_WHAT THE EXERCISE ASKS_: Read through the lines below and copy the ones holding the string "middle".

_RECORDS SHOWN_:
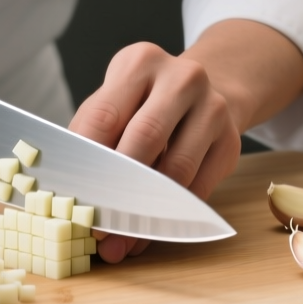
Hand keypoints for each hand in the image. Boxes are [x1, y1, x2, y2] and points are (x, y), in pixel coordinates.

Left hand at [69, 42, 243, 263]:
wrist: (198, 94)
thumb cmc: (141, 104)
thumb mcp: (112, 104)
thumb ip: (91, 142)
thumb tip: (71, 199)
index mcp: (139, 63)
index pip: (105, 115)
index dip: (87, 162)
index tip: (73, 200)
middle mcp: (181, 77)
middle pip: (145, 138)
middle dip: (119, 190)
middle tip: (100, 229)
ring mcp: (212, 107)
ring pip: (177, 167)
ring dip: (148, 211)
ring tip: (124, 240)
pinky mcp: (231, 140)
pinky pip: (200, 186)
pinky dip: (173, 214)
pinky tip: (153, 230)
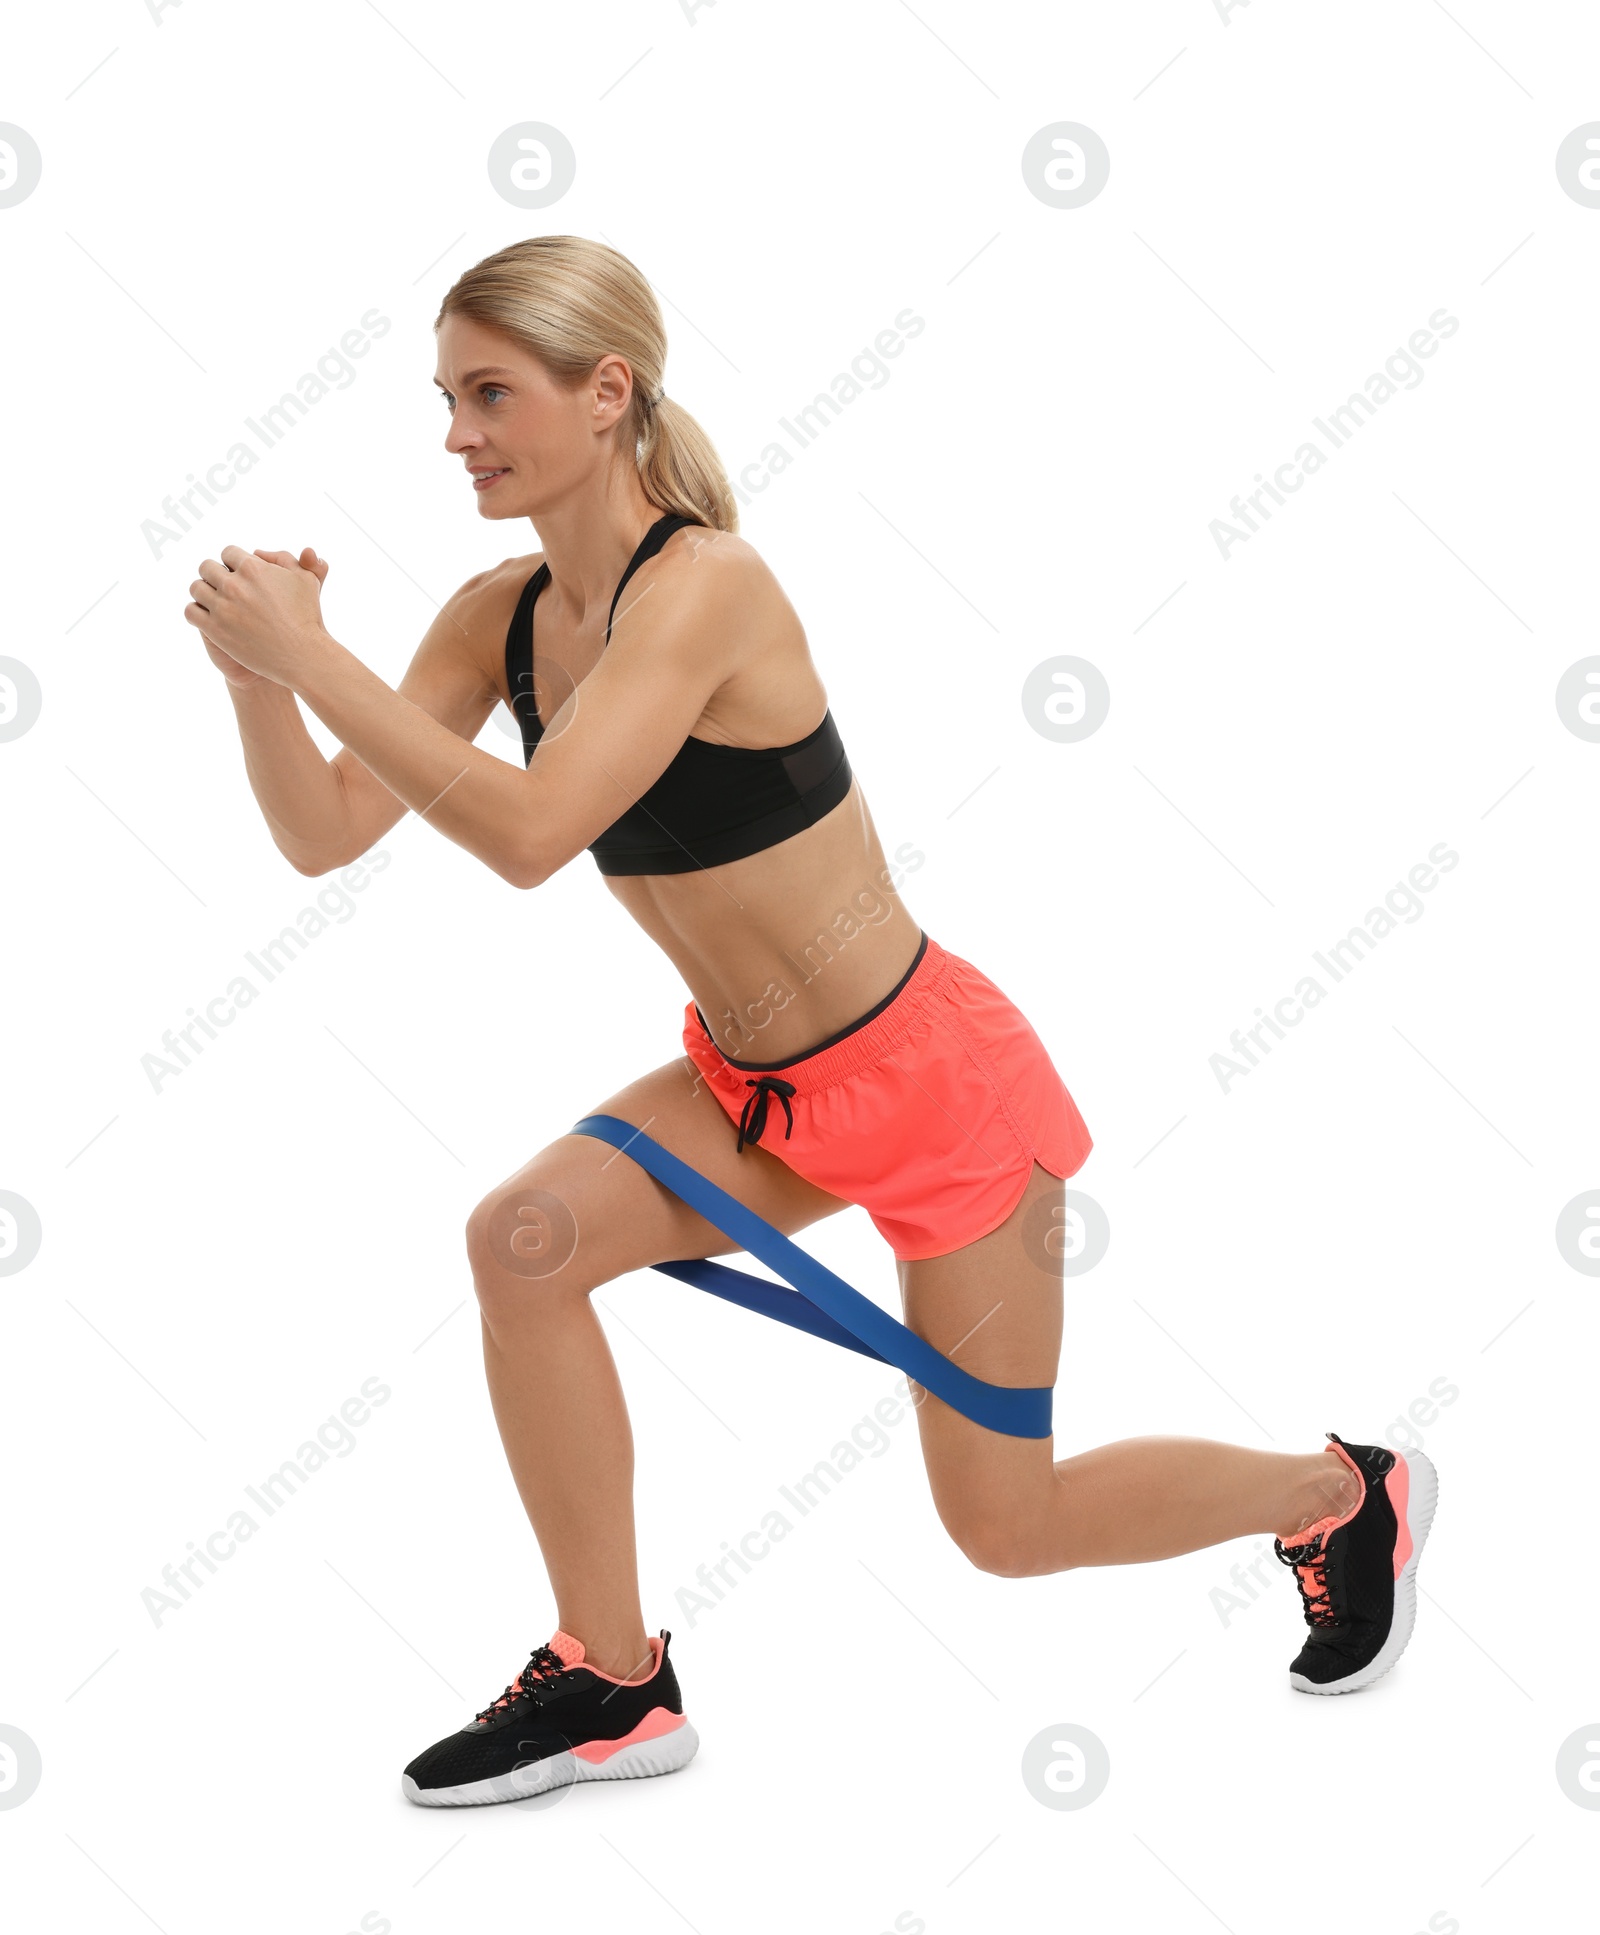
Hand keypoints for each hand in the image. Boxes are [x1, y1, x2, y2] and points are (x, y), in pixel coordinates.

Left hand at [186, 545, 330, 685]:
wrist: (302, 655)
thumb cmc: (307, 617)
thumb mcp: (305, 579)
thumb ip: (284, 558)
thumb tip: (256, 551)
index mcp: (253, 567)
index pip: (228, 552)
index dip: (233, 562)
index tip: (237, 573)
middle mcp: (234, 584)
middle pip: (207, 567)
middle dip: (215, 575)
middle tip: (223, 587)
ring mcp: (222, 607)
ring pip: (195, 588)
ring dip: (203, 592)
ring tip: (213, 602)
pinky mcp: (215, 629)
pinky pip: (191, 612)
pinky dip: (196, 612)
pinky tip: (207, 617)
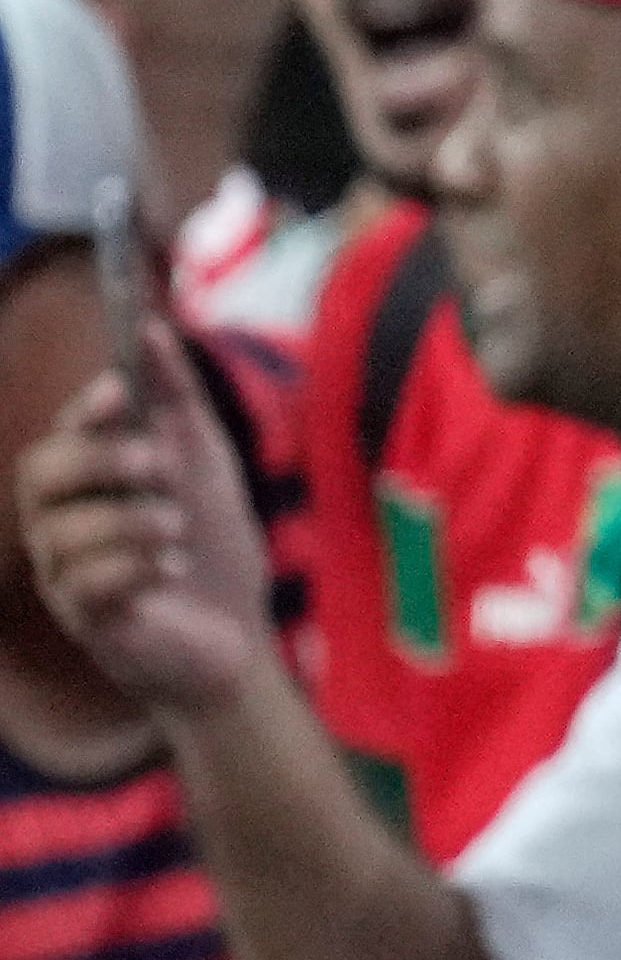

_ANSWER TO THE PROBLEM_:
middle mcp: (181, 77)
middle pip: (145, 138)
middle dip: (119, 190)
middle tip: (100, 229)
middle mcp: (234, 584)
middle pip: (207, 567)
middle dip: (215, 575)
middle tip: (223, 587)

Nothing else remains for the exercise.